2- Zeyd’in kıyam etmesinin sebebi nedir?
3- Yahya b. Zeyd’in kıyamıyla babası Zeyd’in kıyamının farkı nedir?
ON ALTINCI DERS Abbasiler Döneminde Şii ve Alevi Ayaklanmaları
Abbasi dönemindeki kıyamları hicri dördüncü yüzyılın başlarına kadar iki gruba ayırabiliriz. Zeydiyye’nin düzenli ve planlı kıyamları ile düzensiz ve önceden planlanmayan kıyamlar.
1– Zeydiyye Kıyamları
Hicri ilk üç asırda Şia camiasının büyük bir çoğunluğunu oluşturan, hilafet ve imameti Hz. Fatıma (s.a)’nın evlatlarına has bilen ve Abbasileri gasıp telakki eden Zeydiler ardı ardına, düzenli ve önceden planlanmış kıyamlar gerçekleştirdiler. Bunlardan bazıları Taberistan, Fas ve Yemen gibi bazı yerlerde hükümet kurulmasıyla sonuçlanmıştır.

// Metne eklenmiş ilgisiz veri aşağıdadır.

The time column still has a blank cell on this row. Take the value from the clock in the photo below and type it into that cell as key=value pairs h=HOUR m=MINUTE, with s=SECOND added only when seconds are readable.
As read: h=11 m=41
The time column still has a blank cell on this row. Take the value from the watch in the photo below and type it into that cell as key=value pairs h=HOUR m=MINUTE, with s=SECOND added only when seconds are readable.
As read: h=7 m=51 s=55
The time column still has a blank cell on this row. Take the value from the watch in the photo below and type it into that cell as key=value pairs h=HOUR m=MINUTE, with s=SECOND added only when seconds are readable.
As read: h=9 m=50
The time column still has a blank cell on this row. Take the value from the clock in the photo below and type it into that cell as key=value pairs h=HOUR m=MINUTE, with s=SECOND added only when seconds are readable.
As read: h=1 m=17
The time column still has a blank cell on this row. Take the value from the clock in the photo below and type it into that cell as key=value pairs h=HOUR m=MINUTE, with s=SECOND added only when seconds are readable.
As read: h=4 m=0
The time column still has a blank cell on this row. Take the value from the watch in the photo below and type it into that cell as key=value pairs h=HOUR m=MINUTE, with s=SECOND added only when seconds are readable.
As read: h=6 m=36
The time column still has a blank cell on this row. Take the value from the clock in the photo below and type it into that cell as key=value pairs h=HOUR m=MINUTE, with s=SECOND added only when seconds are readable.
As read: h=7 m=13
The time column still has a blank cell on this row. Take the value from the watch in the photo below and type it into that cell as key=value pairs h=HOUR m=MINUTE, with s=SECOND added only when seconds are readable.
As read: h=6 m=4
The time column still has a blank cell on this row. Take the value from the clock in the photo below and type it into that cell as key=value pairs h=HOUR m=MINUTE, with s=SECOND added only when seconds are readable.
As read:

Zeydiler; Muhammed Nefs-i Zekiyye ve İbrahim’i Zeydiyye İmamlarından saymışlardır. Zira Yahya b. Zeyd onları halefi yapmıştır. Bu noktada Zeydiler ve Zeyd’in çocuklarıyla İmam Hasan (a.s)’ın torunları başka bir tabirle Beni’l-Hasan arasında sıkı bir irtibat oluşmuştur. Kardeşi Muhammed Nefs-i Zekiyye’nin halefi olan ve Basra’da Abbasilere karşı inkılâp sancağını dalgalandıran İbrahim b. Abdullah, Zeyd’in diğer oğlu İsa’yı halefi olarak tanıtmıştır. İsa, İbrahim’in öldürülmesinden sonra kaçmış ve Mehdi Abbasi döneminde gözlerden uzak bir şekilde ölmüştür.1 Zeydiler Muhammed Nefs-i Zekiyye ve İbrahim’in ölümünden sonra belli bir kişi önderliğinde fikir birliği sağlayamamışlar, her zaman cesur, savaşçı ve önderliklerini üstlenebilecek, Hz. Fatıma (s.a) evladından olan bir imamın peşinde olmuşlardır. Ancak hicri 301 yılına kadar bir imamda ittifak edememişlerdir. Sonunda bu yılda Utruş lakaplı Hasan b. Ali bin Hasani Horasan’da kıyam etti, Gîlan ve Mazenderan bölgelerine gitti ve Zeydilerin işlerini düzene koymayı başardı.2 Bu sebepten Abbasiler Zeydilerden çok korkmaktaydı ve onlara önderlik edebilecek nitelikteki kişileri özellikle de Zeyd’in çocuklarını yok etmeye çalışıyorlardı. Bu tür kişilerin yakalanması için ödül koyuyorlar, casus görevlendiriyorlardı.1 İsa b. Zeyd saklanmış olarak dünyadan gitti ve Harun, oğlu Ahmet b. İsa’yı sadece hakkında suizan beslediği için tutuklattı ve zindana gönderdi.2
Tabi ki bu arada ayaklanma önderlerinden sayılan bir kısım Beni’l-Hasan büyüğü, Zeydilik yolu ve törelerine göre hareket etmemekte ve Zeydi temellere de o kadar kayıtlı kalmamaktaydılar. Bundan dolayıdır ki savaş onların zararına geliştiğinde ve kaybetme ihtimalleri bulunduğunda Zeydiler onları savaş, meydanında yalnız bırakıyorlardı ve kıyamları yenilgiyle yüz yüze kalıyordu. (Tıpkı Yahya b. Abdullah gibi).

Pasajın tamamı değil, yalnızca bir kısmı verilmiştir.